Freya von Moltke, Mitbegründerin des Kreisauer Kreises, verstorben - Zwei Literaturempfehlungen
Gespeichert von Prof. Dr. Bernd von Heintschel-Heinegg am
Freya Gräfin von Moltke (1911 - 2010) - Witwe von Helmuth James Graf von Moltke (1907 - 1945), einem der bekanntesten Widerstandskämpfer gegen das NS-Regime - verstarb am vergangenen Freitag in den USA. Die promovierte Juristin und Mutter zweier Söhne zählte zu denen, die dem NS-Regime die Stirn boten. Helmuth James von Moltke war gemeinsam mit seiner Frau der Begründer und führende Kopf des Kreisauer Kreises, benannt nach dem Familiengut in Niederschlesien, das Freya von Moltke in den 1930er-Jahren leitete, während ihr Mann in Berlin als Kriegsverwaltungsrat tätig war. Die einstige Widerstandskämpferin suchte aber auch den Dialog. Den Gutshof stellte sie für die Begegnung deutscher und polnischer Jugendlicher zur Verfügung. Ihren Namen gab sie für eine Stiftung, die sich seit 2004 für die Verständigung zwischen Menschen aus Ost- und Westeuropa einsetzt.

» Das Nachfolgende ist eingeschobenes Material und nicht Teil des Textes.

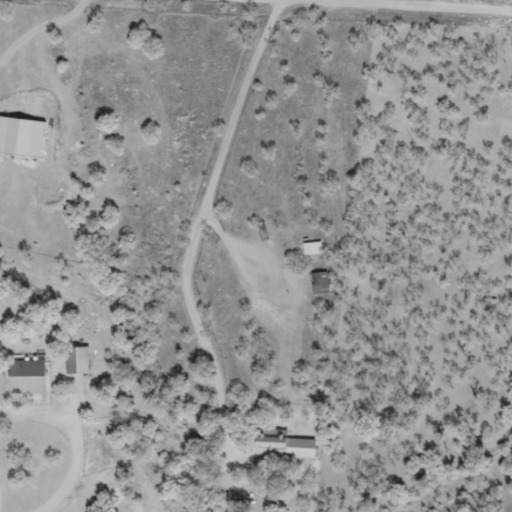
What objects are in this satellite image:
road: (256, 26)
building: (21, 137)
building: (313, 250)
building: (321, 284)
building: (78, 362)
building: (29, 378)
building: (285, 447)
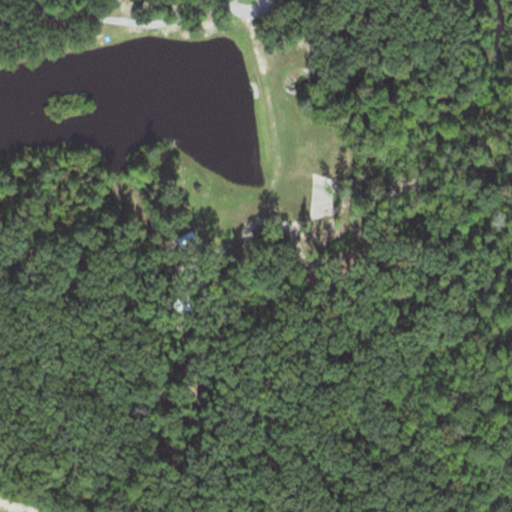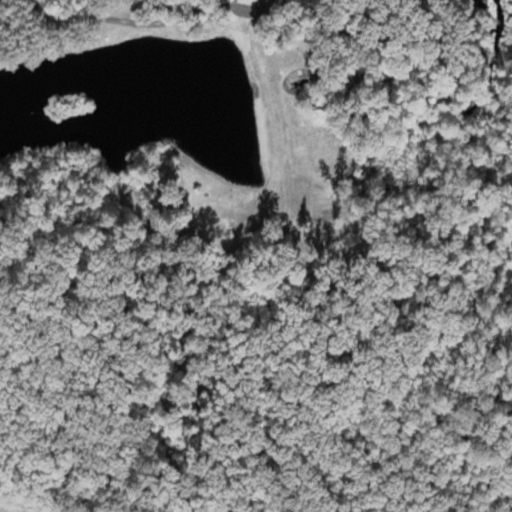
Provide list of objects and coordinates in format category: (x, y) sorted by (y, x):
road: (116, 20)
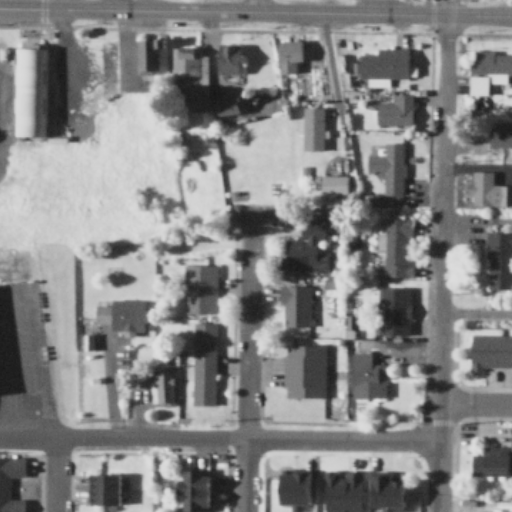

Freya von Moltke, die bereits während des Widerstands die zentrale Bezugsperson ihres Mannes war, wurde seine wichtigste Begleiterin durch die Haftzeit. Als Helmuth James von Moltke am 23.1.1945 in Plötzensee wegen Hochverrats hingerichtet wurde, obwohl ein konkreter Umsturzversuch nicht nachgewiesen werden konnte, war seine Frau 33 Jahre alt.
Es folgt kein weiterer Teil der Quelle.